Democratic support for Hillary Clinton’s expected presidential campaign is softening amid controversy over her use of personal email when secretary of state, but most Democrats are for now sticking by their party’s presumed candidate.

Support for Clinton’s candidacy has dropped about 15 percentage points since mid February among Democrats, with as few as 45 percent saying they would support her in the last week, according to a Reuters/Ipsos tracking poll. Support from Democrats likely to vote in the party nominating contests has dropped only slightly less, to a low in the mid-50s over the same period.

Even Democrats who said they were not personally swayed one way or another by the email flap said that Clinton could fare worse because of it, if and when she launches her presidential campaign, a separate Reuters/Ipsos poll showed.

Reuters’ data in a separate poll also shows that the e-mail scandal has penetrated rather far into the political consciousness of voters. Two-thirds of Democrats have heard about it, and one-third believe it will hurt a Hillary Clinton campaign. That number rises to 44% among independents. Half of all respondents want Congress to force Hillary to testify about the e-mails server, including 46% of Democrats. The separate poll isn’t a small survey, either; the sample for this poll included more than 2100 respondents.

The data from Reuters’ tracking polls — shown in 5-day rolling averages, among Democrats — depicts a campaign in free-fall over the last six weeks:

reuters-tracking

On February 7th, Hillary hit her peak for 2015 on the Reuters tracking poll, with a five-day average of 61.6%. On February 17th, the Wall Street Journal reported that the Clinton Foundation had taken millions from foreign governments while Hillary was Secretary of State, and the e-mail scandal broke three weeks later. By March 9th, her support dropped to 47%, and rebounded to 50% briefly after her UN presser. Now, though, it’s well below the majority mark at 45% and dropping.

However, Hillary’s loss is no one’s gain, at least for the moment. Joe Biden peaked at 21% in mid-February, but he’s down to 12.4% now, and he’s running second. Elizabeth Warren, who would seem to be the political beneficiary of any Hillary stumble, has watched her stock drop during Hillary’s swoon. Almost as many (9.3%) would refuse to vote in a Democratic primary as would support Warren (9.8%).

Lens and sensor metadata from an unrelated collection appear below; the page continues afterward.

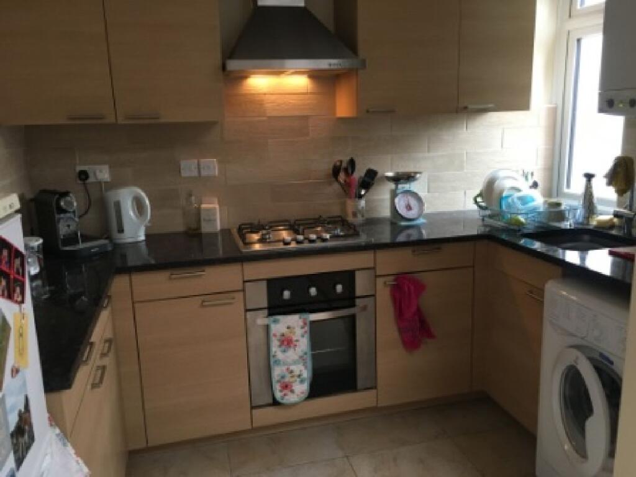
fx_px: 533
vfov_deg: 48.2
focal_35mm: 29
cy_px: 238
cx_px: 318
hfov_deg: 61.7
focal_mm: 4.15
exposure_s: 1/33
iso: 160
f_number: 2.2
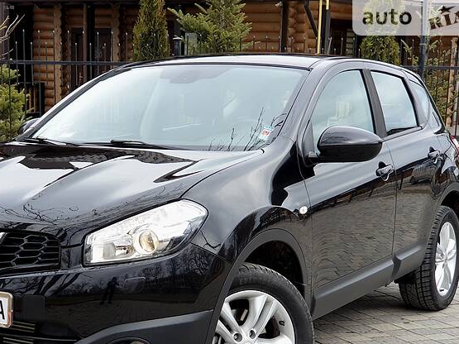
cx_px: 153
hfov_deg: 25.9
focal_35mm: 75
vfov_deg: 19.5
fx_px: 994
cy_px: 238
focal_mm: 6
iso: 25
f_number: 2.4
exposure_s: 1/115
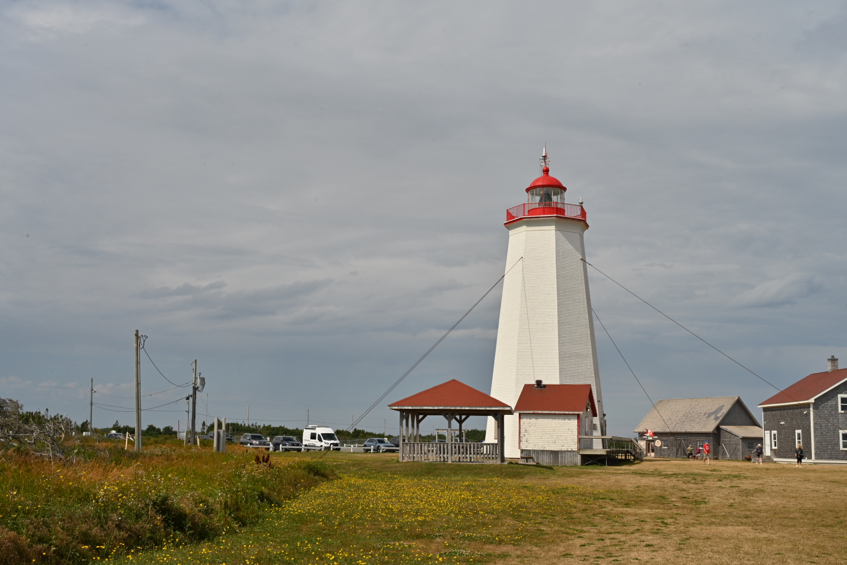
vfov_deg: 32.6
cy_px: 282
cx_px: 424
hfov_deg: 47.4
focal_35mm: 41
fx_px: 965
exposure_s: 1/500
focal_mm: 41
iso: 200
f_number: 18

Jill Lawrence chalks this up to fatigue:

Everyone over a certain age remembers at least some of the strains, tragedies and transitions of national life in the 1990s: The first Baby Boomer president; the first feminist First Lady; the eruption of the digital age; the federal siege against a Waco encampment that killed 75 cult members and their leader; the suicide of White House counsel Vince Foster, a longtime Clinton family friend; the affairs and lawsuits and investigations –Whitewater, Travelgate, Gennifer Flowers, Paula Jones, Kathleen Willey, Monica Lewinsky, Kenneth Starr, impeachment.

Look it up, kids. Some of it was fake or unproven or hyperpartisan, but some of it was real. Clinton fatigue cannot be dismissed as exaggerated political hypochondria.

Yet it would be unfair to count that as a mark against Hillary Clinton as she bids to put another Clinton in the White House. Every exhausting presidency is exhausting in its own way, as Leo Tolstoy would have put it. And make no mistake, most presidencies are exhausting, or would be if they were happening now.

That’s true, and is a hallmark of second terms, especially in post-war America. (Be sure to read Jill’s “historical tweets,” too.) However, usually the fatigue doesn’t hit untilsomeone becomes President. If Clinton fatigue is a factor already, then Democrats had better have a Plan B — one that doesn’t involve Joe Biden or Elizabeth Warren.